[Page segmentation data]
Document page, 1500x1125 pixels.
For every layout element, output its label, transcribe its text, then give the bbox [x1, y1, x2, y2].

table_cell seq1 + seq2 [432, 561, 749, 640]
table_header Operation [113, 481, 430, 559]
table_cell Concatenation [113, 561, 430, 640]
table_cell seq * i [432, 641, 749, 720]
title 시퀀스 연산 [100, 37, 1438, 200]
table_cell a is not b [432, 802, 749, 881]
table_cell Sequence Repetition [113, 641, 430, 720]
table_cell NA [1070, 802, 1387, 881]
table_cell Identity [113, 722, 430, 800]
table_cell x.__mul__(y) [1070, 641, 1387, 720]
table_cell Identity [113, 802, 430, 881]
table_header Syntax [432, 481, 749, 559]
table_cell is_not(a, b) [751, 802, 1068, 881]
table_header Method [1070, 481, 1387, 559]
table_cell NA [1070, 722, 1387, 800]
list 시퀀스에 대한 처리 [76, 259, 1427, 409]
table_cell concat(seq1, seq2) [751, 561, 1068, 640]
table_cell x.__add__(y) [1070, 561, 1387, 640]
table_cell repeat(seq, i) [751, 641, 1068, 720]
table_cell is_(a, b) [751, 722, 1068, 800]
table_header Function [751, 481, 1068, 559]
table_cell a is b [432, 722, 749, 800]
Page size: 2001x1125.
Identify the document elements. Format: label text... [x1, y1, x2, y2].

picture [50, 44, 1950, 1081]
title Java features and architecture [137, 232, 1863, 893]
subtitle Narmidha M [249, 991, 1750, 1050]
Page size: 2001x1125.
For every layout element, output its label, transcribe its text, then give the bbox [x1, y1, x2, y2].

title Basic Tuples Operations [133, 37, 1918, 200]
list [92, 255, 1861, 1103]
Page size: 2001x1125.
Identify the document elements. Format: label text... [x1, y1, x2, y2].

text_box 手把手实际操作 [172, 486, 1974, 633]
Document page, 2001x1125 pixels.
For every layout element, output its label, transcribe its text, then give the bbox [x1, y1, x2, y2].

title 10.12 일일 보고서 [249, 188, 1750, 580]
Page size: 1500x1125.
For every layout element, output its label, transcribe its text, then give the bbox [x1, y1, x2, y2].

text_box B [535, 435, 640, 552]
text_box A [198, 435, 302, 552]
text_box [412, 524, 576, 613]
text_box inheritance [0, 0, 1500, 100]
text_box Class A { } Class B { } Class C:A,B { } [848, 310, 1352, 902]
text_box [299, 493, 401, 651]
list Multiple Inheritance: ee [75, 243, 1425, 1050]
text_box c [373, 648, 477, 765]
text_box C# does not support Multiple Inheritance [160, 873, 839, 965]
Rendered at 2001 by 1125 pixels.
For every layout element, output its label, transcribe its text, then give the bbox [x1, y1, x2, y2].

WHAT IS REQUIRED
An unaltered transcription of all the data above is needed.

OUTPUT FOR THIS EXERCISE
Document page, 1500x1125 pixels.
For every layout element, output its label, transcribe its text, then give the bbox [x1, y1, x2, y2].

table_cell seq1 + seq2 [432, 561, 749, 640]
table_header Operation [113, 481, 430, 559]
table_cell Concatenation [113, 561, 430, 640]
table_cell seq * i [432, 641, 749, 720]
title 시퀀스 연산 [100, 37, 1438, 200]
table_cell a is not b [432, 802, 749, 881]
table_cell Sequence Repetition [113, 641, 430, 720]
table_cell NA [1070, 802, 1387, 881]
table_cell Identity [113, 722, 430, 800]
table_cell x.__mul__(y) [1070, 641, 1387, 720]
table_cell Identity [113, 802, 430, 881]
table_header Syntax [432, 481, 749, 559]
table_cell is_not(a, b) [751, 802, 1068, 881]
table_header Method [1070, 481, 1387, 559]
table_cell NA [1070, 722, 1387, 800]
list 시퀀스에 대한 처리 [76, 259, 1427, 409]
table_cell concat(seq1, seq2) [751, 561, 1068, 640]
table_cell x.__add__(y) [1070, 561, 1387, 640]
table_cell repeat(seq, i) [751, 641, 1068, 720]
table_cell is_(a, b) [751, 722, 1068, 800]
table_header Function [751, 481, 1068, 559]
table_cell a is b [432, 722, 749, 800]
Page size: 2001x1125.
Identify the document elements. Format: label text... [x1, y1, x2, y2].

picture [50, 44, 1950, 1081]
title Java features and architecture [137, 232, 1863, 893]
subtitle Narmidha M [249, 991, 1750, 1050]
Page size: 2001x1125.
For every layout element, output its label, transcribe its text, then give the bbox [x1, y1, x2, y2].

title Basic Tuples Operations [133, 37, 1918, 200]
list [92, 255, 1861, 1103]
Page size: 2001x1125.
Identify the document elements. Format: label text... [x1, y1, x2, y2].

text_box 手把手实际操作 [172, 486, 1974, 633]
Document page, 2001x1125 pixels.
For every layout element, output its label, transcribe its text, then give the bbox [x1, y1, x2, y2].

title 10.12 일일 보고서 [249, 188, 1750, 580]
Page size: 1500x1125.
For every layout element, output its label, transcribe its text, then give the bbox [x1, y1, x2, y2].

text_box B [535, 435, 640, 552]
text_box A [198, 435, 302, 552]
text_box [412, 524, 576, 613]
text_box inheritance [0, 0, 1500, 100]
text_box Class A { } Class B { } Class C:A,B { } [848, 310, 1352, 902]
text_box [299, 493, 401, 651]
list Multiple Inheritance: ee [75, 243, 1425, 1050]
text_box c [373, 648, 477, 765]
text_box C# does not support Multiple Inheritance [160, 873, 839, 965]
Rendered at 2001 by 1125 pixels.
For every layout element, output its label, transcribe its text, then give the bbox [x1, y1, x2, y2].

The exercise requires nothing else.